The constitution must be held hallowed and sacred. And on the basis of the constitution in hand, we must start to plan for the next elections.” The President also claimed that he, against popular belief,
insisted that he resisted being drawn into either side of the debacle. The truth is the defeat of TTA is not a victory for Nigerians but more proof that Nigeria's political system is really not about them but about the scramble for her enormous oil wealth by a corrupt minority. In a society where votes matter, the third term madness would not have mattered because without the peoples mandate, no one would be talking about rewriting the constitution. The likes of Mantu would not have so shamelessly backed the TTA if they knew they had to depend on the peoples votes to retain their exalted offices in 2007. Indeed most of our (s)elected legislators know that we did not vote for them. Those we voted for are not in office today, some were rigged out and the rest sold their mandates for a mess of pottage.

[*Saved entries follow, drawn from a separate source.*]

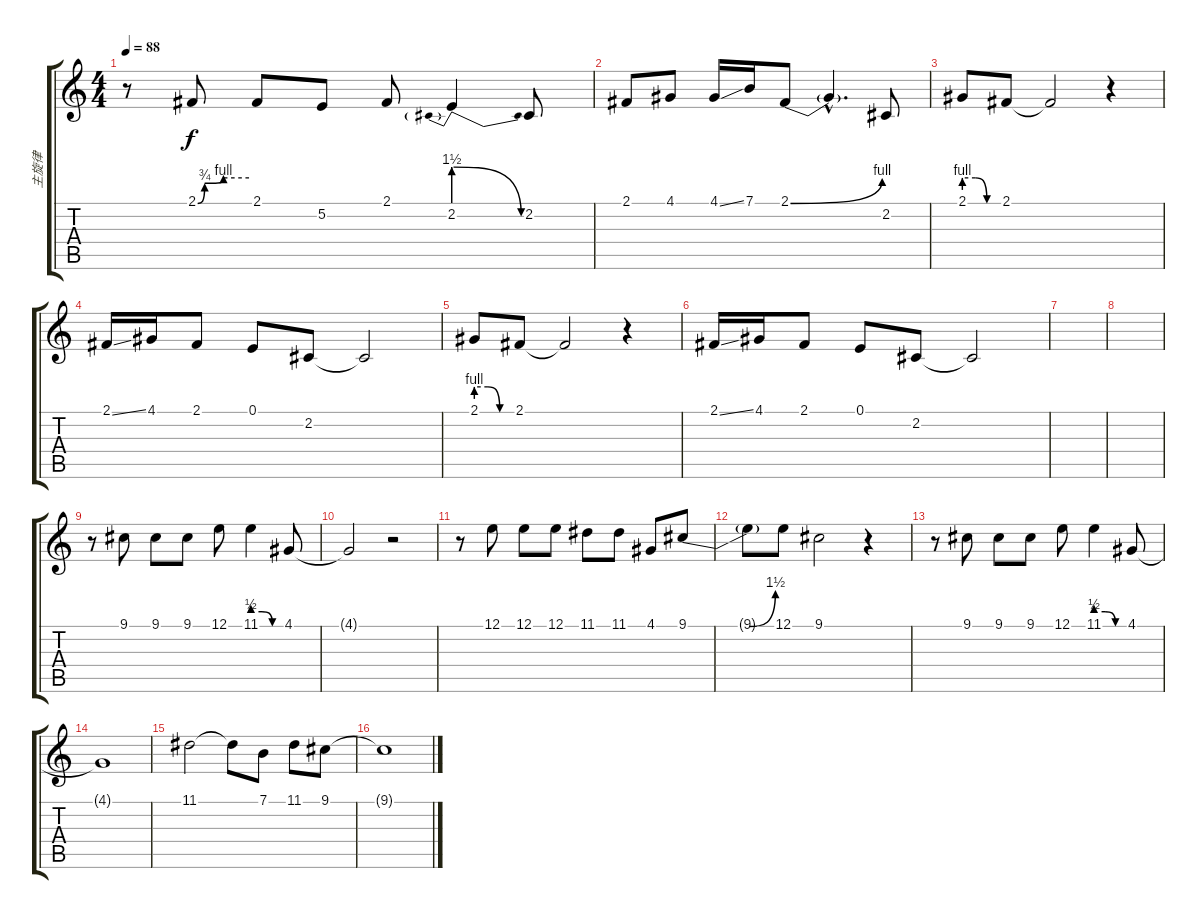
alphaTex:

\track ("主旋律" "主旋律") {instrument voiceoohs}
\staff {score tabs}
\tuning (E4 B3 G3 D3 A2 E2) {hide}
\ts (4 4)
\tempo 88
\clef g2
\ks c
r.8{dy f} 2.1{be (custom 0 0 8 3 30 4 60 4)}.8 2.1.8 5.2.8 2.1.8 2.2{be (prebendrelease 0 6 60 0)}.4 2.2.8 |
2.1.8 4.1.8 4.1{ss}.16 7.1.16 2.1{be (bend 0 0 60 4)}.8 2.1{hac t}.4{d} 2.2.8 |
2.1{be (custom 0 4 20 4 40 0 60 0)}.8 2.1.8 2.1{t}.2 r.4 |
2.1{ss}.16 4.1.16 2.1.8 0.1.8 2.2.8 2.2{t}.2 |
2.1{be (custom 0 4 20 4 40 0 60 0)}.8 2.1.8 2.1{t}.2 r.4 |
2.1{ss}.16 4.1.16 2.1.8 0.1.8 2.2.8 2.2{t}.2 |
|
|
r.8 9.1.8 9.1.8 9.1.8 12.1.8 11.1{be (custom 0 2 20 2 42 0 60 0)}.4 4.1.8 |
4.1{t}.2 r.2 |
r.8 12.1.8 12.1.8 12.1.8 11.1.8 11.1.8 4.1.8 9.1{be (custom 0 0 23 0 30 0 42 0 60 6)}.8 |
9.1{t}.8 12.1.8 9.1.2 r.4 |
r.8 9.1.8 9.1.8 9.1.8 12.1.8 11.1{be (custom 0 2 20 2 42 0 60 0)}.4 4.1.8 |
4.1{t}.1 |
11.1.2 11.1{t}.8 7.1.8 11.1.8 9.1.8 |
9.1{t}.1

How could the PDP have doggedly ordered those that were elected to represent us to support the TTA with more than 80% of ordinary Nigerians not in support? In other climes that singular act would have condemned them to several years in the political wilderness, but not in Nigeria. In fact if the TTA had sailed through, not only would the PDP have won the 2007 elections it would have done so by a ludicrous landslide.
Why did it take President Obasanjo so long to tell us where he stood on the TTA issue? While the TTA was on, the whole nation was completely ground to a halt. Within 2 days of the it's defeat, the Afenifere has pulled out of the AD and formed a new political party, the Labour Congress has named a Presidential candidate, where were these people when the TTA was still alive and kicking?
At the same NEC meeting, President Obasanjo was quoted to have said; "and again, as a democratic party, it did not impose its decision on its members in this respect; no matter what office they hold.
Members were allowed to discuss freely and act or vote according to the dictates of their conscience. That was democracy at work. And it must be hailed in spite of alleged imperfections." Contrast that with a threat by the Chairman of the same party, Alh Ahmadu Ali to expel any PDP legislator in the National Assembly that refuses back the tenure extension bandwagon.
The TTA disaster also exposed the puerility of "debate" at the houses of assembly. In truth, no debate is going on at both chambers, what we have is a cacophony of illiterates spewing forth harebrained statements. How did we vote this men into office?
Senator Julius Ucha: My position is that nothing in this world is possible except what is ordained by God. If the proponent of the third term is doing it with faith in God, to reduce corruption and to foster unity nothing including intimidation can stop them.
Senator Rufai Hanga: We are against elongation, third term is evil.
Senator John Danboyi: people believe in dialogue and peace. I have a peculiar situation in my state. My state is 100 per cent PDP in all tiers of government, federal, state and local governments and we will remain in PDP.
Senator Cosmos Niagwa: All I have to say is that I support all the recommendations.
The interesting thing is virtually all the senators in their statements for or against the TTA all refered to "our people", the question is which people where they refering to? The vast majority of Nigerians who were against tenure extension?